WHAT YOU WILL DO –
Can you carry forward the piece on Perry Hackett and the Sleeping Beauty Transposon from its final sentence?

University of Minnesota researcher Perry Hackett, calls his breakthrough in using DNA to fight cancer “one of the grandest Minnesota fishing stories ever.”
Hackett, a professor of cell biology and genetics at the University, was given the Impact Award last month for inventing the Sleeping Beauty Transposon system — a basis for many cancer-fighting immunotherapies.
Though Hackett’s scientific journey began nearly 40 years ago when he was tasked with genetically engineering larger fish, his more recent work can reprogram a person’s immune system to fight cancer by introducing a gene into a cell that will recognize foreign cells in the body.
“Your immune system has memory, and it can target specific things that are bad,” he said. “It does so by targeting virus-infected cells and things like that.”
Transposons are DNA that are not uniform throughout an organism — a concept easily seen in Indian corn, where the kernels are multicolored because a DNA element is hopping around the corn genome.
“It’s named Sleeping Beauty because it was a gene that was active … 13 million years ago but went extinct,” Hackett said.
Because this system does not use viruses like other cancer treatments, Hackett said he and his team of three other University faculty members were awarded a grant to research using the system for human gene therapy.
“The problem with viruses is they’re expensive to make, they take a long time to get and they’re very costly to purify,” he said.
But the Sleeping Beauty Transposon is simple enough for an undergraduate student to make. “That’s how trivial this technology is,” he said.
The transposon’s history starts when Hackett accepted a job at the University in 1980 to study retroviruses. He said there were few restrictions on researchers and what they could do in the lab.
He and his colleagues were making mutations in cancer viruses and were not paid much attention.
“A couple of my friends came to me and said, ‘You know how to genetically engineer stuff. We want to make big fish,’” he said, adding that the governor at the time, Rudy Perpich, had asked someone from the medical school how it could help the fishing industry.
Hackett received money from the state and other organizations and successfully created faster-growing fish, but he said many environmentalists at the time were concerned about modified fish being in nature.
Though fish in Minnesota years ago were naturally larger and the fish population worldwide is decreasing rapidly, Hackett said the engineered fish never made it out into the wild.
“All the lakes here in Minnesota are feeling pressure,” he said. “I would say that there now is a global fisheries crisis due to people called environmentalists and people called conservationists. The result is that the natural animal population can’t keep up.”
While Hackett and his team’s engineered fish project came to a halt, he said they made the procedure used on the fish more efficient and eventually came up with a new transposon system.

DATA RECORDS –
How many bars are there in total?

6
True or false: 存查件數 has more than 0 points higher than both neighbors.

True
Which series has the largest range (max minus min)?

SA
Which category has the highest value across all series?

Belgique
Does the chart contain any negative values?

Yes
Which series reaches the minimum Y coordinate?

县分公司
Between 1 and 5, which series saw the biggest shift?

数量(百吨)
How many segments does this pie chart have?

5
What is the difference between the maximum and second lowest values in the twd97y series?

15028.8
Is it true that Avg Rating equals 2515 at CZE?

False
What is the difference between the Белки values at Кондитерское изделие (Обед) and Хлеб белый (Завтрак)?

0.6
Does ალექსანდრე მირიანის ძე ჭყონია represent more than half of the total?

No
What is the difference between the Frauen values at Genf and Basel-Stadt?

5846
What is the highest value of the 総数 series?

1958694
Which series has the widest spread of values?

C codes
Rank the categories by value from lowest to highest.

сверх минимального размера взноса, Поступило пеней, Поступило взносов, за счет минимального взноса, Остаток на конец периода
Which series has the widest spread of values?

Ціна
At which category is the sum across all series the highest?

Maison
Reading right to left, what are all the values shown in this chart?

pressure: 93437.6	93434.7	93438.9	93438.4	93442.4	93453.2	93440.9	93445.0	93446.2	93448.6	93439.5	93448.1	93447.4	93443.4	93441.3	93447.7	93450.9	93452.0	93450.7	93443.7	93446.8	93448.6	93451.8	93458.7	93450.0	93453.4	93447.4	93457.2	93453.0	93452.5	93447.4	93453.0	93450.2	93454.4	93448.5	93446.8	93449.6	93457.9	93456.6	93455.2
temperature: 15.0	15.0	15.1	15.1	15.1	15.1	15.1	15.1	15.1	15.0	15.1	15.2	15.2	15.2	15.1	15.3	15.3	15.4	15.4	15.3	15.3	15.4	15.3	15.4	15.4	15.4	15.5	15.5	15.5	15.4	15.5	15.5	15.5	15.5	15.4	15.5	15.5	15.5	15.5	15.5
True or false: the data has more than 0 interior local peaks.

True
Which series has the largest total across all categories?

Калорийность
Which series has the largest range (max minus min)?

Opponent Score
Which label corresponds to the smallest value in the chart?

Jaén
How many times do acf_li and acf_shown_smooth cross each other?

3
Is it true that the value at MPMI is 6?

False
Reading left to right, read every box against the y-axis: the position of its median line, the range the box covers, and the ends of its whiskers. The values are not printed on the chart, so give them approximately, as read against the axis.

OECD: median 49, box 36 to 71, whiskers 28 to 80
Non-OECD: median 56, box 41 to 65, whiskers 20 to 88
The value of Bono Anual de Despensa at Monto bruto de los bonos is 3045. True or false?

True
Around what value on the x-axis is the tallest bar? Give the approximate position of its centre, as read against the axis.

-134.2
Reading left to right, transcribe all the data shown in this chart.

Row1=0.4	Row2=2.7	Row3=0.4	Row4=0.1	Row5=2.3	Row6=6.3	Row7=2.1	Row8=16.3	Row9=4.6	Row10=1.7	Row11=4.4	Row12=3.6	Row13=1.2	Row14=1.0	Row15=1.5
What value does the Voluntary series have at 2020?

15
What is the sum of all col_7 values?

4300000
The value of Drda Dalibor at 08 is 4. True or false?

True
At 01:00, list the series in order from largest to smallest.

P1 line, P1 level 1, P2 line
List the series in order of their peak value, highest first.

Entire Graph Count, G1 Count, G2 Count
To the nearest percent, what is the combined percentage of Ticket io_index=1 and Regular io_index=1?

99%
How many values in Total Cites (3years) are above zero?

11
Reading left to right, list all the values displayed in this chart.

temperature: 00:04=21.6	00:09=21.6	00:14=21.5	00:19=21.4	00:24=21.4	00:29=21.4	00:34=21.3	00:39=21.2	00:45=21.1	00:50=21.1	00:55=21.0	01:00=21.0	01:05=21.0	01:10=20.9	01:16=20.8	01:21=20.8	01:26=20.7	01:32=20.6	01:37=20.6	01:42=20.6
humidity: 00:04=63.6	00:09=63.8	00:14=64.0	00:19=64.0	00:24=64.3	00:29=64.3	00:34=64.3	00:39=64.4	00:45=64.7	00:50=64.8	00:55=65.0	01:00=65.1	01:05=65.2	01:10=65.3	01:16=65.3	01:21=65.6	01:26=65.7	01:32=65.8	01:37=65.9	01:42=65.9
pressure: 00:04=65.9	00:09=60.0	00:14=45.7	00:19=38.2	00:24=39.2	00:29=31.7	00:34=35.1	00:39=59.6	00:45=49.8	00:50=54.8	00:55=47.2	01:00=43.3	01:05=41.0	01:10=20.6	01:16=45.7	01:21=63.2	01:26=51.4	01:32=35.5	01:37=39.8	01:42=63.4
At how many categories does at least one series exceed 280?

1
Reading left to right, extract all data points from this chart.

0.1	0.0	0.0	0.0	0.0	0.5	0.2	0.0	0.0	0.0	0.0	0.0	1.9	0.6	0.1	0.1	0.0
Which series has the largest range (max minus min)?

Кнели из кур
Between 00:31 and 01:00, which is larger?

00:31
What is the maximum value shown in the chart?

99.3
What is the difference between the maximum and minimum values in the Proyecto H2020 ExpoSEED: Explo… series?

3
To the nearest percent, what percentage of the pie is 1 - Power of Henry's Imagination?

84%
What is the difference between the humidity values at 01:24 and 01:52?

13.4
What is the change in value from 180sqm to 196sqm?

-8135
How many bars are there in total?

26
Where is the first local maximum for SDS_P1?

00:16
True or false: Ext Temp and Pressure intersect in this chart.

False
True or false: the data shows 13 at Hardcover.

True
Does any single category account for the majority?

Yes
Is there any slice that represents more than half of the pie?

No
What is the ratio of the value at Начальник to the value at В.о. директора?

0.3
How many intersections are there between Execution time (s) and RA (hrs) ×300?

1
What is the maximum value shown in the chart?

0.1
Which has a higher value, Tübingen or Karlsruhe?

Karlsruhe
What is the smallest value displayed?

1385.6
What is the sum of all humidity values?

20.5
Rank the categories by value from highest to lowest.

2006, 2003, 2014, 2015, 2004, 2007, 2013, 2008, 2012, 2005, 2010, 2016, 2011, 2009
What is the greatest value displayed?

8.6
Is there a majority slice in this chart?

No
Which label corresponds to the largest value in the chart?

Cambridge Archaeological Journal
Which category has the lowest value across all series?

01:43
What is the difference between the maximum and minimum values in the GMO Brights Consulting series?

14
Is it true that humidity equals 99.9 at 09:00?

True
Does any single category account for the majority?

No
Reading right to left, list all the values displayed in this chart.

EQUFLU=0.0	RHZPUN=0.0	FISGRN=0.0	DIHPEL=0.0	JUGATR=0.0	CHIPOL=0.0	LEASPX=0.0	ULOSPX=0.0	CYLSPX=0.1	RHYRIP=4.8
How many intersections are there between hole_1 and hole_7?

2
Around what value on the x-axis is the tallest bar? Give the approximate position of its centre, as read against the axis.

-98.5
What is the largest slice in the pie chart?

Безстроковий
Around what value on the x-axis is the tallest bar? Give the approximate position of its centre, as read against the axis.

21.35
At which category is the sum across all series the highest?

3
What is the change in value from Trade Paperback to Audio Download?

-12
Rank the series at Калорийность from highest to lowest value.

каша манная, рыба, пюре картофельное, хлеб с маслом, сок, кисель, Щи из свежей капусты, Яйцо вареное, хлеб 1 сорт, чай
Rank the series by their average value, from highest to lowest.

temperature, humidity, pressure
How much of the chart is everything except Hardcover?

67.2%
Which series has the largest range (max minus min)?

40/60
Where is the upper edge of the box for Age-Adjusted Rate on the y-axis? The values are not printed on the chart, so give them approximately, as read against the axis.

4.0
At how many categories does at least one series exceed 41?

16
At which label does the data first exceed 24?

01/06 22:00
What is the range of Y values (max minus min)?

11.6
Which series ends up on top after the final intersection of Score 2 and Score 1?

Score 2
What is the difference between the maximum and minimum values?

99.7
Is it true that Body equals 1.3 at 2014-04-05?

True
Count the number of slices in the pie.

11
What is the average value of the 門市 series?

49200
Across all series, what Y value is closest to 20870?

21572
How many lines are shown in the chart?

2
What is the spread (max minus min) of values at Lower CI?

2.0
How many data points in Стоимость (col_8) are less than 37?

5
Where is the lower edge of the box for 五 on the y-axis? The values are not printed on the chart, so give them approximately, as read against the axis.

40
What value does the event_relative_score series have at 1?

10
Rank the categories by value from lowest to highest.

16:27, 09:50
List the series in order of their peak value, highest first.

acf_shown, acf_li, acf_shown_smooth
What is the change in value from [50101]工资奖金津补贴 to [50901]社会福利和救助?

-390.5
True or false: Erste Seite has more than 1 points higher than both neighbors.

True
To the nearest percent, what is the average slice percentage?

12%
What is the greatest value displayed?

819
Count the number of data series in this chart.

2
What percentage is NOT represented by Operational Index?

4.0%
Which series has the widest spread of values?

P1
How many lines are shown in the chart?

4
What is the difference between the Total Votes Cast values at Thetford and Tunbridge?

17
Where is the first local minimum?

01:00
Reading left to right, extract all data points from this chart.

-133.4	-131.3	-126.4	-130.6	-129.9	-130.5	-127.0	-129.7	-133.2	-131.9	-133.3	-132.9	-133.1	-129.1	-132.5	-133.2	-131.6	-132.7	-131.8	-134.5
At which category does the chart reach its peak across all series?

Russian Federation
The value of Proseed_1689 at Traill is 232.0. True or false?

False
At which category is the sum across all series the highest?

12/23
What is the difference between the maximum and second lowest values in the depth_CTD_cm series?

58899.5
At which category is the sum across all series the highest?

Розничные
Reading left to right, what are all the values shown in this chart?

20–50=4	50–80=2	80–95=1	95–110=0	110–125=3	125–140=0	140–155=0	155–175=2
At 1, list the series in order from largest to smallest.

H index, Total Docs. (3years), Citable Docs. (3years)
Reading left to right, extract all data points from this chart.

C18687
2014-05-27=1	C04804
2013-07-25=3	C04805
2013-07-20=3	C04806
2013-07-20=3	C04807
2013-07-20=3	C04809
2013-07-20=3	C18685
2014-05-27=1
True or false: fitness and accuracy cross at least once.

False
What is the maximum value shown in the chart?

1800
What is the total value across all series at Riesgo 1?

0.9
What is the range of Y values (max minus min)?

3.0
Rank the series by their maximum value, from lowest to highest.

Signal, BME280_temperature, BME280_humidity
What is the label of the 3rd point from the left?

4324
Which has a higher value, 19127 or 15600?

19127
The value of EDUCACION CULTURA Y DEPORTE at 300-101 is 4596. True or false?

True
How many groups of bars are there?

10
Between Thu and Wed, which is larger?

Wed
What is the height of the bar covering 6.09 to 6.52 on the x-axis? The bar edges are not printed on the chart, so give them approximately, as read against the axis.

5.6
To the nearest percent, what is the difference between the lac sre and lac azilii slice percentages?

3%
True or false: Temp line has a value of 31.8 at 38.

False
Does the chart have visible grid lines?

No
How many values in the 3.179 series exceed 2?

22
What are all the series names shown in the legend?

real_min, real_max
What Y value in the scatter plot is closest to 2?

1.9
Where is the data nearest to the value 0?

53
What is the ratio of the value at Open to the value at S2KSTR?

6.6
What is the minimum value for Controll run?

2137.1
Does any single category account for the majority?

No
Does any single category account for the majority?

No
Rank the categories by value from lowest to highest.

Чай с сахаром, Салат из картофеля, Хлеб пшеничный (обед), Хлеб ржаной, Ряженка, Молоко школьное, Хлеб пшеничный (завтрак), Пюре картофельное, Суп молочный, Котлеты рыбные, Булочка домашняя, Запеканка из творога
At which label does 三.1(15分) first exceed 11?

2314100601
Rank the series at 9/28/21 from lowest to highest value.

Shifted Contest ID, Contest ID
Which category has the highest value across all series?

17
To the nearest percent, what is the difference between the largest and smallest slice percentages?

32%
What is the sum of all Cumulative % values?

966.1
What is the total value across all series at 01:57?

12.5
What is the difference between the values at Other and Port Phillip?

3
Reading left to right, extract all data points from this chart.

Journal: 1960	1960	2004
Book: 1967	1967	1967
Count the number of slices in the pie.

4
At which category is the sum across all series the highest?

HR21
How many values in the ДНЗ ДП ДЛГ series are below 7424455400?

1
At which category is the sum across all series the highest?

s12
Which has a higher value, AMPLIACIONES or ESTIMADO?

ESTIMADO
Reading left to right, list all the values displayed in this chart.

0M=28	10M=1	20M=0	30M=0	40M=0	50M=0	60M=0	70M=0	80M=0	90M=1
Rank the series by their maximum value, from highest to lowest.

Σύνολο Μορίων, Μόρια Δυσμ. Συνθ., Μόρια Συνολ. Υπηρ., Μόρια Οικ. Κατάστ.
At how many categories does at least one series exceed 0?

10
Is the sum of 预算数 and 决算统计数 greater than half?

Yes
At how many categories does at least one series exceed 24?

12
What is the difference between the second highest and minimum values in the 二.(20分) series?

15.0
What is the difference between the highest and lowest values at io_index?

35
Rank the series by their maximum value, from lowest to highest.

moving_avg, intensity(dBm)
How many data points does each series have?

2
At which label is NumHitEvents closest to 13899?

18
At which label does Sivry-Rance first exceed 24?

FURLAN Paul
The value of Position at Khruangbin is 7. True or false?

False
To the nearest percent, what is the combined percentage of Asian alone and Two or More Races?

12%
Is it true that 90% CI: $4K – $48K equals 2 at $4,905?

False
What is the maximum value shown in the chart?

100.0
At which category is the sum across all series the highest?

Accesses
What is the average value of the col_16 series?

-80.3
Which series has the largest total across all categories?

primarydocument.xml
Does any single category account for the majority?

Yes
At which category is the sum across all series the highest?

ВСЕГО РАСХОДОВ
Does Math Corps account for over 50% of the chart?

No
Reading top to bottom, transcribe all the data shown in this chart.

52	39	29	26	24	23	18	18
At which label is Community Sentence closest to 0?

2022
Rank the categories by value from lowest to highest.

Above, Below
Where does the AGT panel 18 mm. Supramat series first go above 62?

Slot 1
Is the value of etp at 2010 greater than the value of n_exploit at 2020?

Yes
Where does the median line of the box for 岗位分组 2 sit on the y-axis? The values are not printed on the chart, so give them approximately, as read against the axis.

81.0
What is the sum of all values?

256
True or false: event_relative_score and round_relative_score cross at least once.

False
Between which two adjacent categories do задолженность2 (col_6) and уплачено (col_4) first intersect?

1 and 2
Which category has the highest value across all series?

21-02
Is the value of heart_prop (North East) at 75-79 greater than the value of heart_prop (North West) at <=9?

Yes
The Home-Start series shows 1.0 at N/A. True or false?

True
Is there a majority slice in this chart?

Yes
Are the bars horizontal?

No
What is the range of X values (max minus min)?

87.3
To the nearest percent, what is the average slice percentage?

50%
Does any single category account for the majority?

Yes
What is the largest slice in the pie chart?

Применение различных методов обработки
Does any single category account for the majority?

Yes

EXERCISE ANSWER –
In the early 2000s, the team merged with the Genetic Cell Biology and Development Department, which was new at the time, and started investing in transposons and gene therapy.
He said viruses have been used in the past to improve the immune system, but a few years ago immunotherapy became the focus.
“Fundamentally, it’s a fishing story,” Hackett said of creating the transposon system. “It is one of the grandest Minnesota fishing stories ever. You start to find a way to improve the lives of fishermen and you wind up with a cutting-edge tool to treat cancer.”
Dan Voytas, a genetics, cell biology and development professor and the director of the Center for Genome Engineering, said he took a job at the University in 2008 partly because of Hackett’s work in genetics.
Voytas said he first met Hackett shortly after the transposon discovery was made.
“Part of the motivation for the move was certainly my excitement about working with professors at the University of Minnesota who are interested in editing [and] modifying DNA in cells,” he said.
Voytas sees the Sleeping Beauty Transposon System as Hackett’s greatest contribution to the University.
“It has many applications,” he said. “It’s been helpful in understanding how cancer progresses. It’s been important … to correct genetic diseases that people inherit. More recently it’s been important in turning our immune systems against cancer.”
Voytas said the recent immune system discovery was commercially licensed in the last year and a half. Since Hackett’s discovery, he said there have been other developments that allow DNA to be more precisely edited.
The Center for Genome Engineering implements other people’s systems into editing human, animal and plant genes, Voytas said.
He added that in the future, therapies based on Hackett’s transposon system could eliminate or correct the symptoms of inherited diseases.
“It’s the therapeutic outcomes of that technology that people will appreciate and recognize,” he said.
Allen Levine, the University’s interim vice president for research and a member of the committee that awarded Hackett, said he was given the award in March because of his discovery and use of the Sleeping Beauty Transposon system.
“I’ve heard a lot about [Hackett] over the years,” Levine said. “The work that he has done has had a major impact in terms of cancer therapies.”
Levine said most cancer therapies, which are relatively new, look to change the immune system to attack only cancer cells. He said 80 percent of people who use this technology have complete recovery or remission of cancer.
“The University will keep on working in these arenas,” he said. “We want to reward that innovative thinking. I always say that genius is the recognition of the accident.”